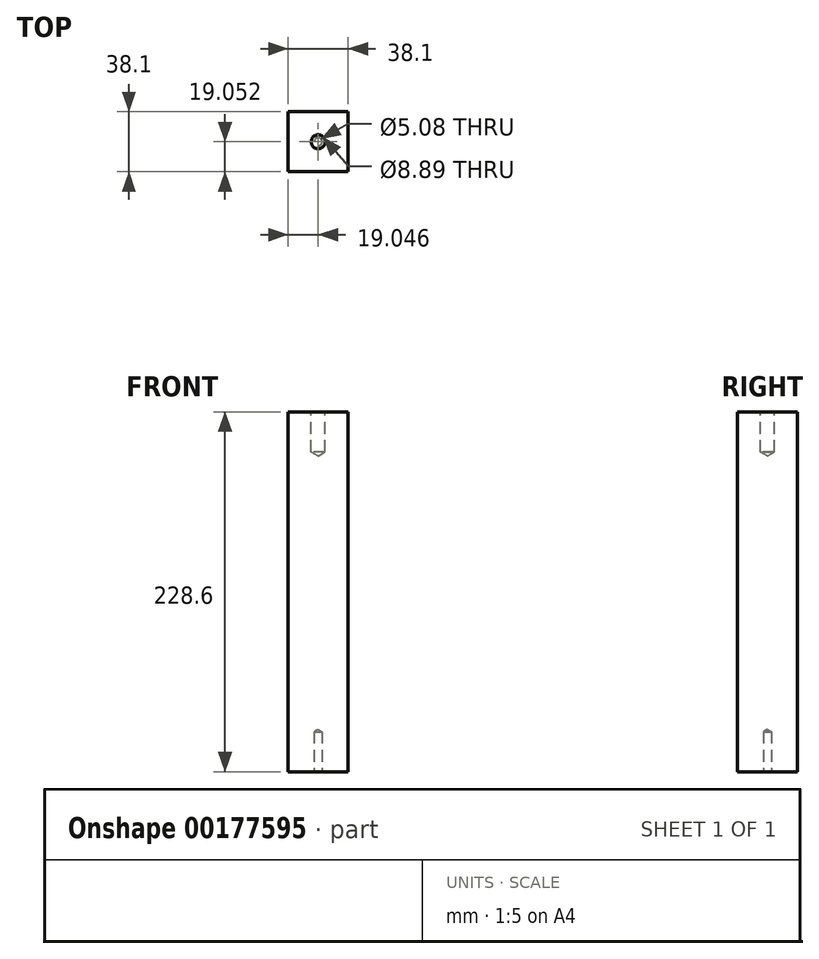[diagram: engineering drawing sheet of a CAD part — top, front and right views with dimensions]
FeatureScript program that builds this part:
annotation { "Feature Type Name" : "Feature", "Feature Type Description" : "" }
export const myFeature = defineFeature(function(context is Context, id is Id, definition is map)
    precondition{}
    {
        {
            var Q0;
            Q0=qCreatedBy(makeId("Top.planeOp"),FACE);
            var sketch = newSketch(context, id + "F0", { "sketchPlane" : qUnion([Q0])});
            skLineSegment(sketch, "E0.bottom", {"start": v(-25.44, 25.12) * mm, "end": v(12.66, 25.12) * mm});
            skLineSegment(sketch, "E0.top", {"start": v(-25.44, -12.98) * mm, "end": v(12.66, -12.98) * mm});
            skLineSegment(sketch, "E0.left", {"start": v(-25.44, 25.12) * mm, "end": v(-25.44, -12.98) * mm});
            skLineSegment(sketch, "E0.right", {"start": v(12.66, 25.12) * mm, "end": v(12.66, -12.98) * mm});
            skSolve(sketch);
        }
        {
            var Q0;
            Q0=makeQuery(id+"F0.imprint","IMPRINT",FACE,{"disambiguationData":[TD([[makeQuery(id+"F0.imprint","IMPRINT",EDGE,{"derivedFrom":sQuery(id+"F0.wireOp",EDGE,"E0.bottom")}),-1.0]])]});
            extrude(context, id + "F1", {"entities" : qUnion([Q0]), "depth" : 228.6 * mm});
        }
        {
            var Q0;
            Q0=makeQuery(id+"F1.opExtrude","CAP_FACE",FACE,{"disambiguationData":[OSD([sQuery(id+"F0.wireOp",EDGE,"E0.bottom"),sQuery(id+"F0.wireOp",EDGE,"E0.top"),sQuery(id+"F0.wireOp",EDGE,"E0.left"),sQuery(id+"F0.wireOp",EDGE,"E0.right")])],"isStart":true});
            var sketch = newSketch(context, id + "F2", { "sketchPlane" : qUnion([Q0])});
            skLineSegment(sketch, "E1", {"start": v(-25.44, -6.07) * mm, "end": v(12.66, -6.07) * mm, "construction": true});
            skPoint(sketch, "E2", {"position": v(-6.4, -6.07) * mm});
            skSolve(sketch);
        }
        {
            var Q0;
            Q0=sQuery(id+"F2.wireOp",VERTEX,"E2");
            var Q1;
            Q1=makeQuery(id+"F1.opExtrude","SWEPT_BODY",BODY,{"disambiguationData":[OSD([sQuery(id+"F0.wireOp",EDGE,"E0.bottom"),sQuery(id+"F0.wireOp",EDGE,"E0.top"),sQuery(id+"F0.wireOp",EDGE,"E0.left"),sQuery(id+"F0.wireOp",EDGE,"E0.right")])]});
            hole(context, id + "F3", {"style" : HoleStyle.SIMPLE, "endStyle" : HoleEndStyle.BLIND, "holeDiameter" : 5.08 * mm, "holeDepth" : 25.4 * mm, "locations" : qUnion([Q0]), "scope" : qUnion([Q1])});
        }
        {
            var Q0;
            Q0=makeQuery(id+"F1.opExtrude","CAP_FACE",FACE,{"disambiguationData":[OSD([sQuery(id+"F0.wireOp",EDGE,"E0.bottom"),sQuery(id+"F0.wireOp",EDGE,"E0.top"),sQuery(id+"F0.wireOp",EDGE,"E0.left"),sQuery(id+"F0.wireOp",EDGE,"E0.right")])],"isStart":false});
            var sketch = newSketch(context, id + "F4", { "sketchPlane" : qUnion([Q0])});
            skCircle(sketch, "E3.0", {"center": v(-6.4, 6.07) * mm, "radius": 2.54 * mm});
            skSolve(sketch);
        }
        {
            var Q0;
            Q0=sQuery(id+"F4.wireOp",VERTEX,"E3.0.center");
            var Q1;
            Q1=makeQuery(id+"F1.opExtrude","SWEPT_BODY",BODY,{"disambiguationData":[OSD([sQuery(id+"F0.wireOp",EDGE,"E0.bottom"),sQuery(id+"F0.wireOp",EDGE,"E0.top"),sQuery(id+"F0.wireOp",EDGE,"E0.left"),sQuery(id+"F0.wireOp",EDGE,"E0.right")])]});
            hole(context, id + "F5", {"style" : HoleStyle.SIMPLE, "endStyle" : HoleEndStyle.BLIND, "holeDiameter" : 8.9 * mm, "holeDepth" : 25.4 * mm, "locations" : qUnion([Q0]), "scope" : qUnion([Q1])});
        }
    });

_ _ _ _

Written problem
Gather every line in the records that contains the string "HoleEndStyle". Case counts.

Solution for this problem
            hole(context, id + "F3", {"style" : HoleStyle.SIMPLE, "endStyle" : HoleEndStyle.BLIND, "holeDiameter" : 5.08 * mm, "holeDepth" : 25.4 * mm, "locations" : qUnion([Q0]), "scope" : qUnion([Q1])});
            hole(context, id + "F5", {"style" : HoleStyle.SIMPLE, "endStyle" : HoleEndStyle.BLIND, "holeDiameter" : 8.9 * mm, "holeDepth" : 25.4 * mm, "locations" : qUnion([Q0]), "scope" : qUnion([Q1])});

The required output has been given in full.